Tomorrow will be better. Friday, right?
Anytime you finance a vehicle, there's about a dozen forms that have to be filled out, right? Since all that information is already in our system, we have a PDF of each form and the system fills them out automatically.
The pet project is an interface that allows us to map recordset data onto a PDF form by clicking and dragging and then saving the new file. Before you could click and drag and it would give you the x/y coords, but you had to copy and paste them into the file yourself. Now it's all automatic. Probably the most useful interface I've ever designed, and I'm pretty happy. It will save oodles of time, where "oodles" is any number greater than zero and less than infinity.
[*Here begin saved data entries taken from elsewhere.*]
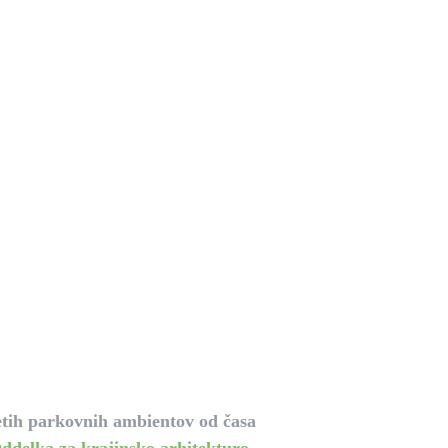
13. februarja 2024
ih parkovnih ambientov od časa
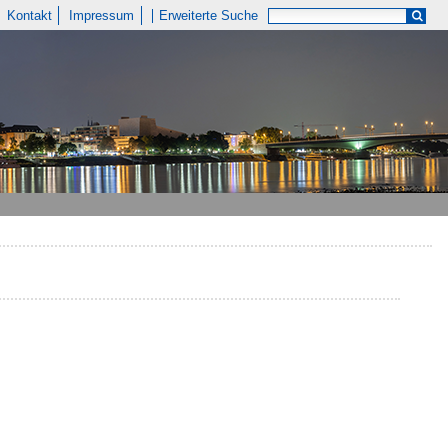
Kontakt
Impressum
Erweiterte Suche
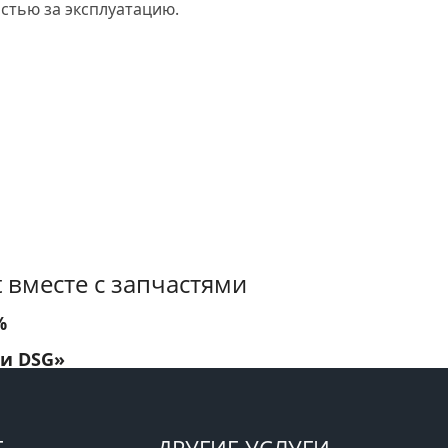
стью за эксплуатацию.
 вместе с запчастями
%
 и DSG»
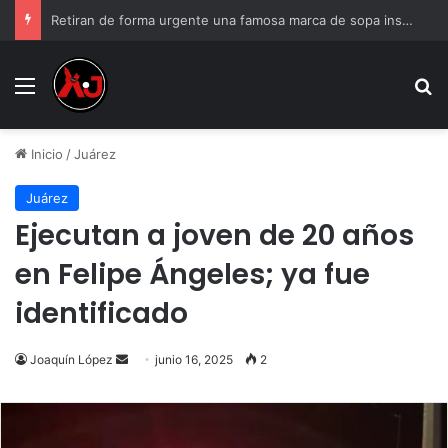
Retiran de forma urgente una famosa marca de sopa instantánea; podría causar reacciones mortales
Menu
B
Inicio
/
Juárez
Juárez
Ejecutan a joven de 20 años
en Felipe Ángeles; ya fue
identificado
Send
Joaquín López
junio 16, 2025
2
an
email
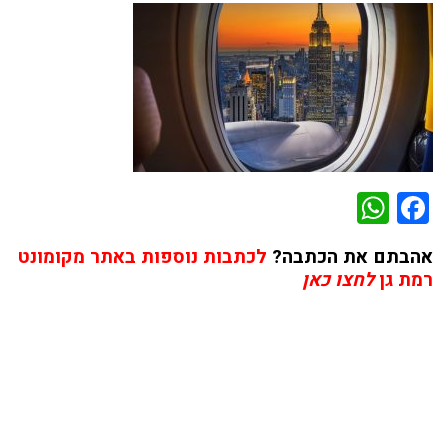
WhatsApp
Facebook
אהבתם את הכתבה?
לכתבות נוספות באתר מקומונט
רמת גן
לחצו כאן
It's a fairly large number, I'm thinking. Using it, I was able to make adjustments on a 50 point form in just about half an hour. It would have taken at least two hours the old way.
Go me.
Other than that, I'm sorry to say, today wasn't a good day.I don't often feel handicapped by the Aspie part of my nature, and Michelle usually takes it in stride when it becomes an issue, but today she let it show how she felt (and how I believe she actually feels, the longer we're together) and I DID feel handicapped, inadequate, set apart, I don't know. I tried to talk about it and couldn't find the right words then, either. In talking it out, or trying to, it just reinforced the feelings from earlier.
Something important to realize about me is that I interact with people according to a mental database of "appropriate responses": input (eye contact, 3/4 open posture, hand extended toward my waist, social context, other cues) = output: that's an invitation for a hug -or- the person wants to control my movement, e.g. this way, sir.
You may say, everyone has that same database, and that's true. We learn early on how to get along in the world. The difference is that you're not aware of it when you do it, it just happens, natural as breathing. For me, and other neuro-non-typicals, it's a process, sometimes a conscious process, that I go through in just about every interaction, even with my own family. Even with my wife, though less often.
You're also capable of looking at cues and interpreting them based on context. If someone turns away from you mid-sentence, your mind immediately (and without effort or awareness) starts looking for clues that let you read intent, the reason that person turned their back on you. Unless it's blindingly obvious - a loud noise distracted them, for instance - closing the body by turning away means rejection of some sort.
I'll probably add this to the blog, or to the book if I ever have time to write one. She said, "Here's a quote," and then read it to me. It was a few sentences that boiled down to someone calling someone else a "breath of fresh air." She read it to me with no context, no explanation, no reason for sharing it, just "Here's a quote." I had no point of reference from which to react or respond, so I didn't.
It's like not getting a joke: you smile and nod and hope there's an explanation forthcoming. To her, it didn't need one, its reason for being read was self-evident.
I needed to know why she brought it to my attention, to know what she was trying to communicate. Was she using it to illustrate how she was feeling about me at that moment? Was she wanting to draw a parallel between our relationship and those other people? Did she just like the poetry of it and want to share? I finally had to say, "I understand what you read, but not why."
Well, that pissed her off. I'm supposed to know. How could I not understand? "Oh it's the aspergers, how could I forget? I just thought you'd get it." Now, these things have been said before, we both acknowledge the limitation and sometimes find great humor in it, but tonight there was an unkind edge to what she said, and her body language (she turned away as she spoke; remember me talking about that, above?) filled in the rest.
So, a rough day.
Tomorrow will be better. Friday, right?